Input data:
┄┄┄┄┄┄
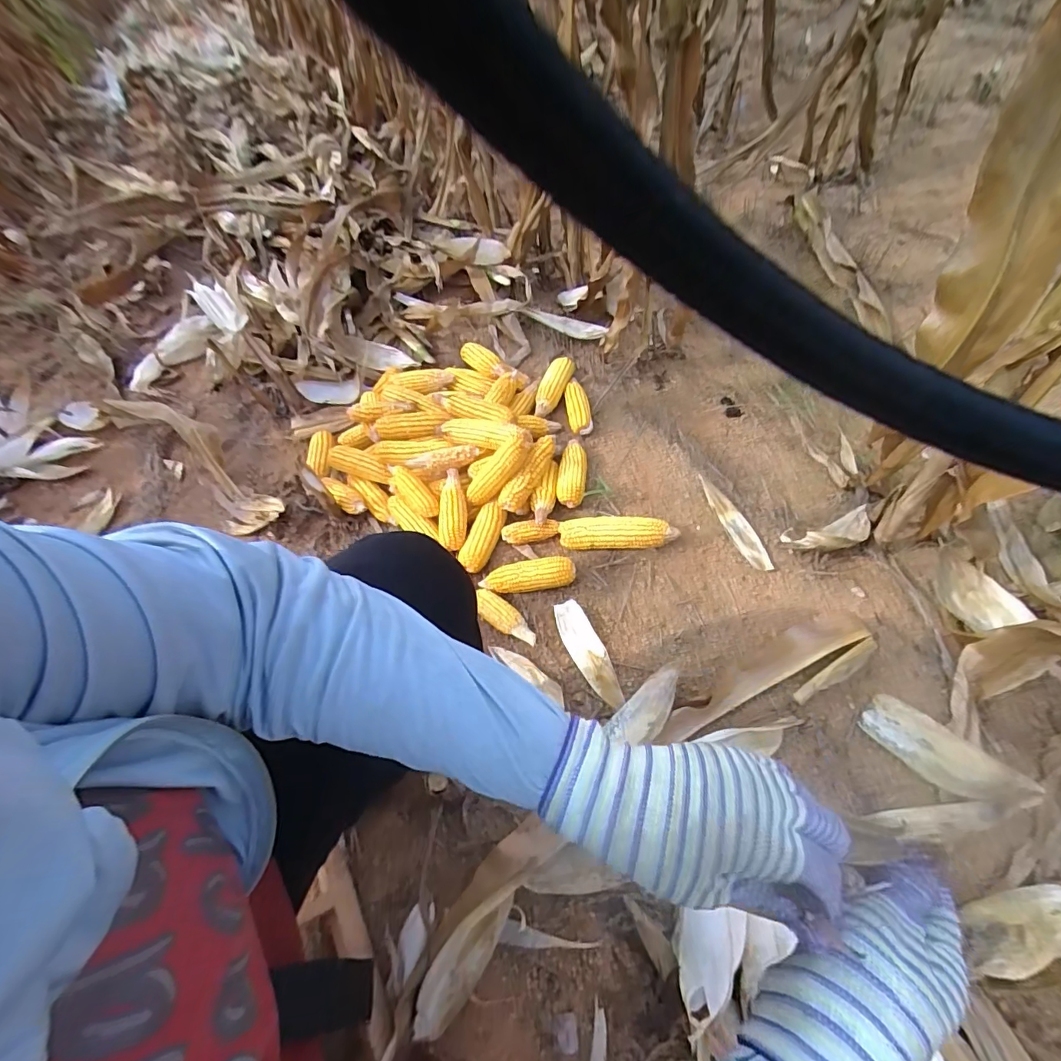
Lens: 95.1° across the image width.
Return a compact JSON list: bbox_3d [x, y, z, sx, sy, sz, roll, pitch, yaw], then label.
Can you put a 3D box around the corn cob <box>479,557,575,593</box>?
┄┄┄┄┄┄
Exercise brief: What you give back must match the material above exactly, minus its pictures.

Response for this exercise:
Lens: 95.1° across the image width.
Return a compact JSON list: bbox_3d [x, y, z, sx, sy, sz, roll, pitch, yaw], then label.
Can you put a 3D box around the corn cob <box>479,557,575,593</box>?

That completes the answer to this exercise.